* _Instruções do exercício_:
No texto sobre a reforma da Previdência, reescreva o trecho de "- O Estado de" até "mês deste ano.", trocando "Congresso" por "Parlamento".

- O Estado de S.Paulo
A reforma da Previdência deveria ter sido tema das eleições de 2014
A principal reforma aprovada na década começou a ser pautada por Dilma Rousseff. Em seu último ano de governo, foi ao Congresso, e conclamou: “nos cabe enfrentar o desafio maior para a política fiscal no Brasil e para vários países do mundo, que é a sustentabilidade da Previdência Social em um contexto de envelhecimento da população.” De fato, amanhã já se completam quatro anos do artigo “Um Feliz 2016 Para o Povo Brasileiro”, em que anunciara a construção de “uma proposta de reforma previdenciária, medida essencial para a sobrevivência estrutural desse sistema que protege dezenas de milhões de trabalhadores”. Anos depois, vencemos em 2019 o que Dilma chamou de desafio maior da política fiscal. A reforma foi promulgada no penúltimo mês deste ano.

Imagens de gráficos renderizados

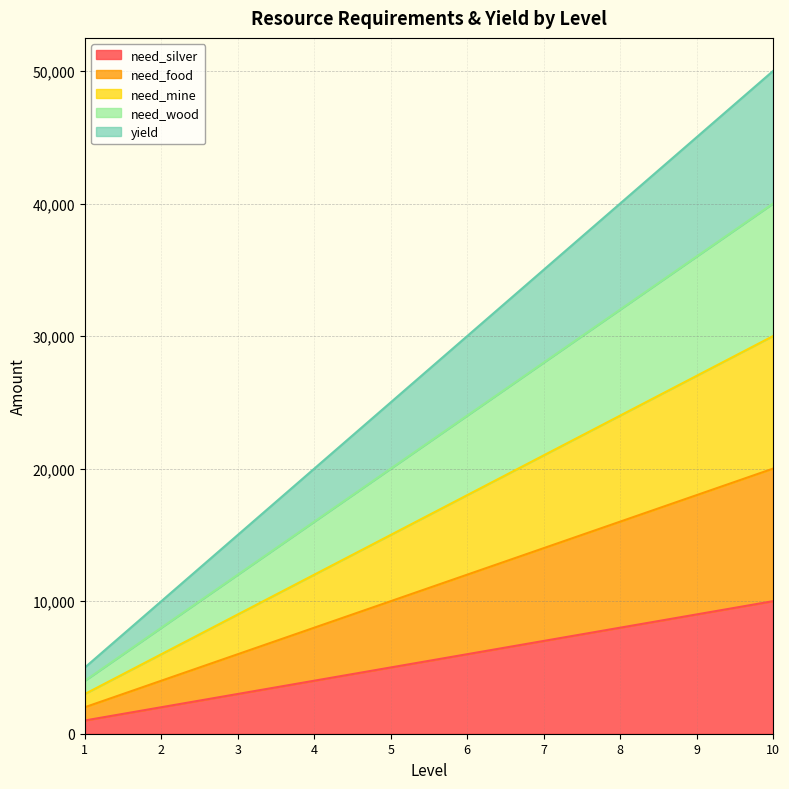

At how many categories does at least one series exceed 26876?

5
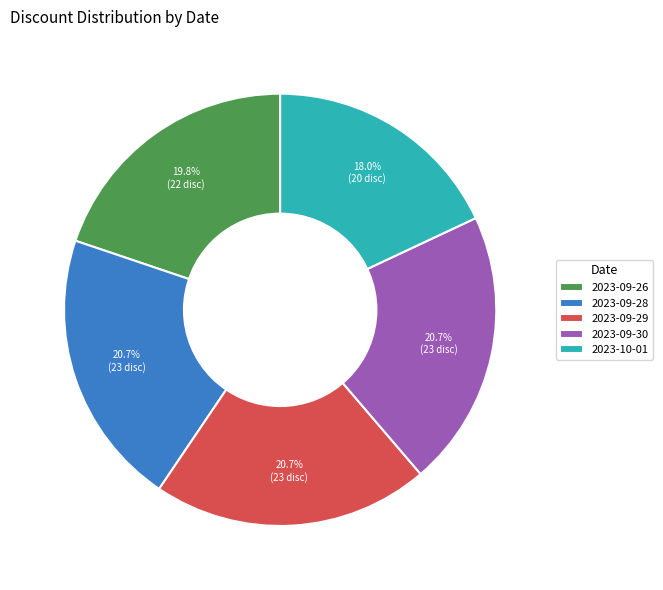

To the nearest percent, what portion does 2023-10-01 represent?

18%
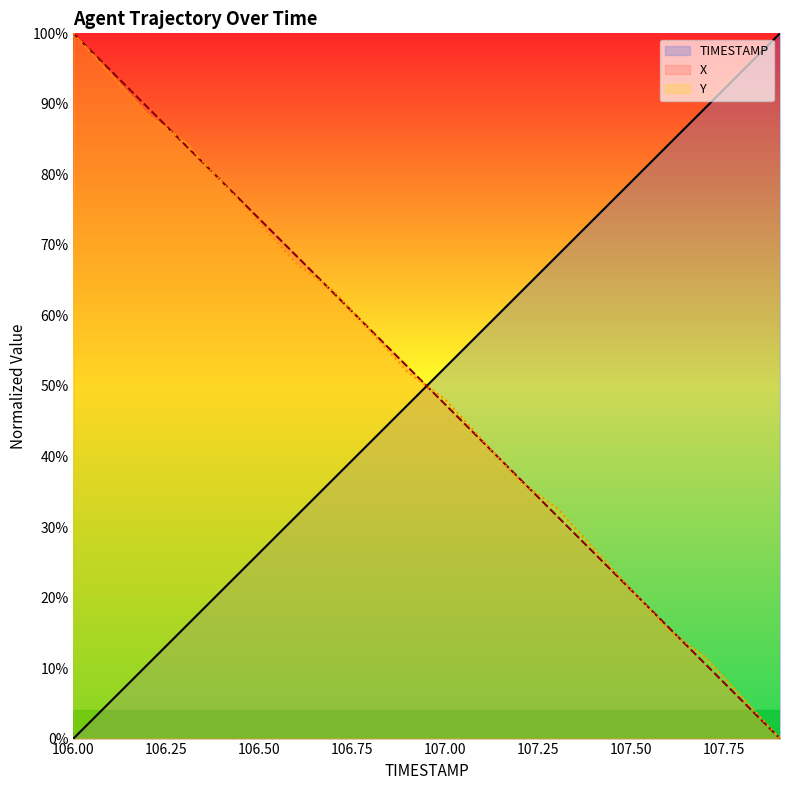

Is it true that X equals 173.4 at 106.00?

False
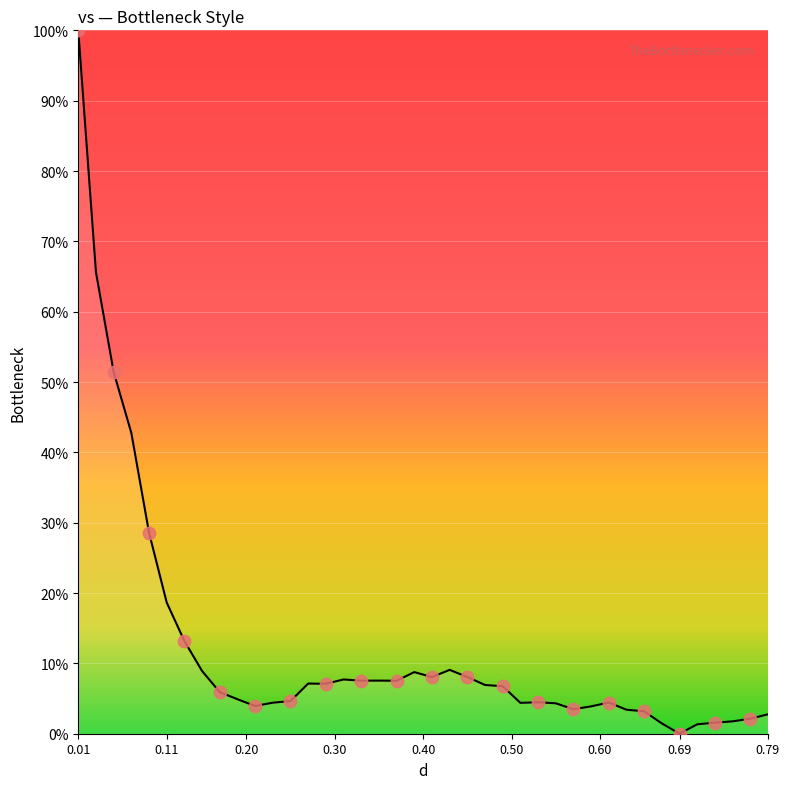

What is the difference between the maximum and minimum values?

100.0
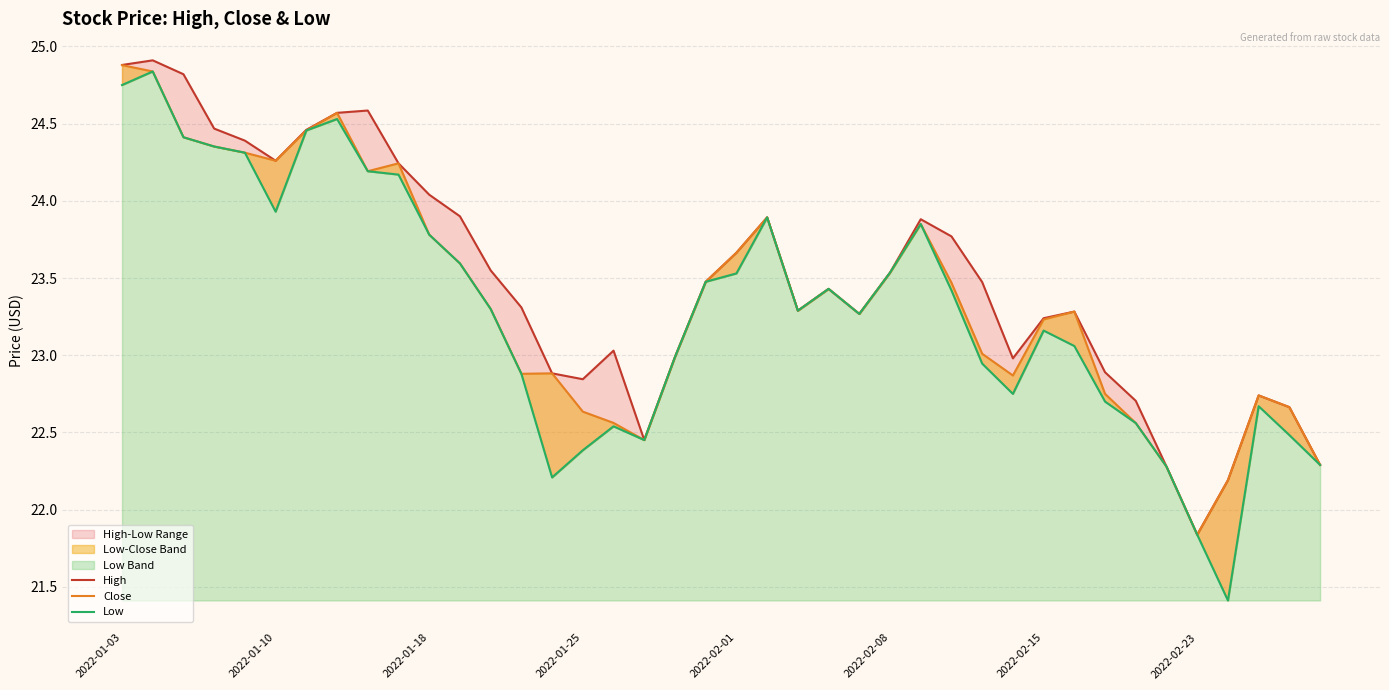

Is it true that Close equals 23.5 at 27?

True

* _Resposta da tarefa_:
- O Estado de S.Paulo
A reforma da Previdência deveria ter sido tema das eleições de 2014
A principal reforma aprovada na década começou a ser pautada por Dilma Rousseff. Em seu último ano de governo, foi ao Parlamento, e conclamou: “nos cabe enfrentar o desafio maior para a política fiscal no Brasil e para vários países do mundo, que é a sustentabilidade da Previdência Social em um contexto de envelhecimento da população.” De fato, amanhã já se completam quatro anos do artigo “Um Feliz 2016 Para o Povo Brasileiro”, em que anunciara a construção de “uma proposta de reforma previdenciária, medida essencial para a sobrevivência estrutural desse sistema que protege dezenas de milhões de trabalhadores”. Anos depois, vencemos em 2019 o que Dilma chamou de desafio maior da política fiscal. A reforma foi promulgada no penúltimo mês deste ano.